▶ Task material:
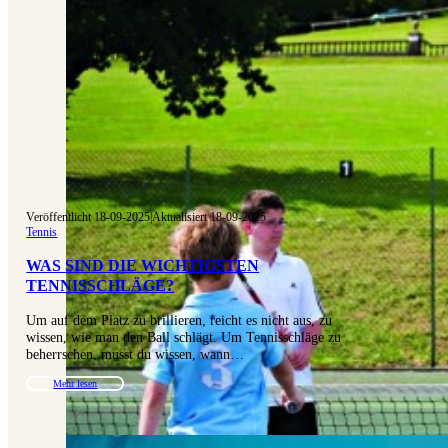
Veröffentlicht 18-09-2025
|
Aktualisiert 18-09-2025
Tennis
WAS SIND DIE WICHTIGSTEN
TENNISSCHLÄGE?
Um auf dem Platz zu brillieren, reicht es nicht aus, zu
wissen, wie man den Ball schlägt. Um Tennisschläge zu
beherrschen, musst du wissen, wann…
Mehr lesen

▶ Goal of the exercise: The answer must be the full listing, restated word for word, with no pictures in it.

▶ Written response:
Veröffentlicht 18-09-2025
|
Aktualisiert 18-09-2025
Tennis
WAS SIND DIE WICHTIGSTEN
TENNISSCHLÄGE?
Um auf dem Platz zu brillieren, reicht es nicht aus, zu
wissen, wie man den Ball schlägt. Um Tennisschläge zu
beherrschen, musst du wissen, wann…
Mehr lesen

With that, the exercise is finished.